You talk about the Internet and sexual predators, but what about cyberbullying? Here in Massachusetts, we’ve had the famous case of a teenage girl from South Hadley, named Phoebe Prince, who committed suicide after being bullied at school and online.

Bullying doesn’t begin to cover the torment that victims suffer online. There’s always been bullying. But what it used to be in the pre-digital world was that if it was at school, it stayed local. You don’t have that anymore. You now have a local incident that’s broadcast everywhere, and that aspect distorts the situation, and amplifies it, causing terrible shaming. Who needs that? And the victim doesn’t even have safe haven anymore when they get home. That’s all part of the dark side of the Internet. Kids these days have a hard time understanding what’s public and what’s private, so they need our help. Shiny tech makes everything too easy. The medium is the problem, so it behooves us as parents, and as a community, and as a society to subdue the darkweb if we’re going to have a lightweb worth cheering.

Bringing it back to the music, I see that your songs also respect the kids’ tastes as well. When my daughter hears your music, there’s pure joy on her face, and I enjoy it too because your songs are not condescending.

Hence the longevity. Right from the beginning, my roots are folk music. My roots are Pete Seeger. I’ve always wanted to make music with respect for the young listener, with the best quality I can give it. Children respond to caring and humor, and they deserve the best that you have to give them.

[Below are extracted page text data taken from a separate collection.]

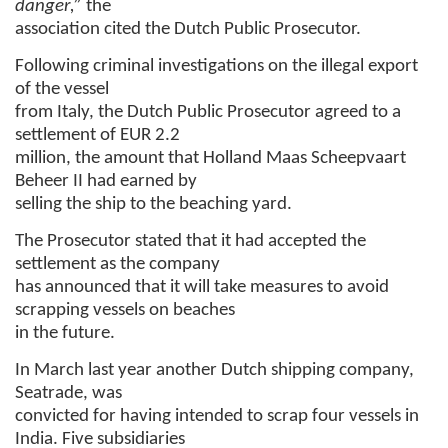
danger,”
the
association cited the Dutch Public Prosecutor.
Following criminal investigations on the illegal export
of the vessel
from Italy, the Dutch Public Prosecutor agreed to a
settlement of EUR 2.2
million, the amount that Holland Maas Scheepvaart
Beheer II had earned by
selling the ship to the beaching yard.
The Prosecutor stated that it had accepted the
settlement as the company
has announced that it will take measures to avoid
scrapping vessels on beaches
in the future.
In March last year another Dutch shipping company,
Seatrade, was
convicted for having intended to scrap four vessels in
India. Five subsidiaries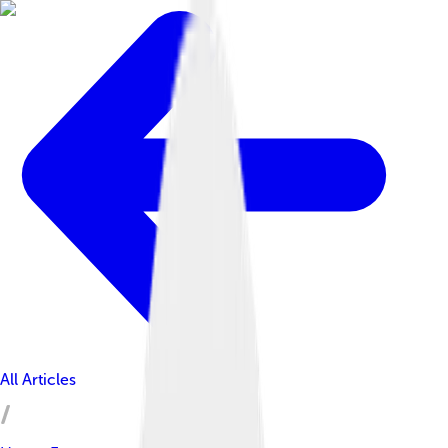
All Articles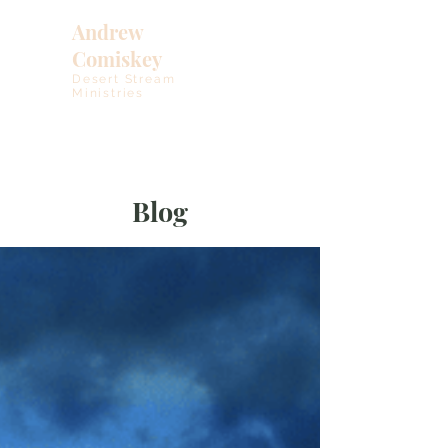
Andrew
Comiskey
Desert Stream
Ministries
Blog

In the late ’80s, I was working in a record store and remember stocking your albums and selling them to parents. Even then, I noticed that you produced and released your own music. How have you managed to do that all these years in a tough industry, and have digital music and online sales made it easier to find your market?

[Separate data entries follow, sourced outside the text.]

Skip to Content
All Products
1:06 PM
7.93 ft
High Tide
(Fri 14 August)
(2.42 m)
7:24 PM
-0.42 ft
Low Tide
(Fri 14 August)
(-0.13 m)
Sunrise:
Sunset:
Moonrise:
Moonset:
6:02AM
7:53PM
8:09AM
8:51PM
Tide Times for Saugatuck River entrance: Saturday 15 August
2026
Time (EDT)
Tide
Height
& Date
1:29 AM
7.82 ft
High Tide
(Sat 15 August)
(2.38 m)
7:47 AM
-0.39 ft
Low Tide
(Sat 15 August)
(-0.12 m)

It’s harder, actually. The music market has been on quite shaky ground over the last few years as we’ve gone mostly post-CD. We have our digital sales of course, but there’s been a decline in CDs. Our perspective has been that I’ve been lucky to have been one of the artists whose sales have kept up rather well. The popularity has not waned, and I think that’s because we haven’t sunsetted any of the old titles.

Especially since you’re now reaching new generations of them. I mean, think back to the ’70s. Could you have foreseen your success in this line of music and a career devoted to helping children? And is that something you think about now when you walk out on that stage to the roaring welcome?

There are some things one can’t imagine, because life keeps surprising you delightfully. I’ll be singing the old songs now, and there will be some new songs. I’ve recorded them, but the audience may not know them. It’s great fun, and people’s remarks afterward have been that they’re thrilled with what they’re hearing. It makes me feel like I’ve still got it. Of course, there’s a lot of white now in my beard… Well, the times they are a changin’…

Raffi plays the Berklee Performance Center, 136 Massachusetts Ave., Boston, on Saturday, May 4, at 1 p.m.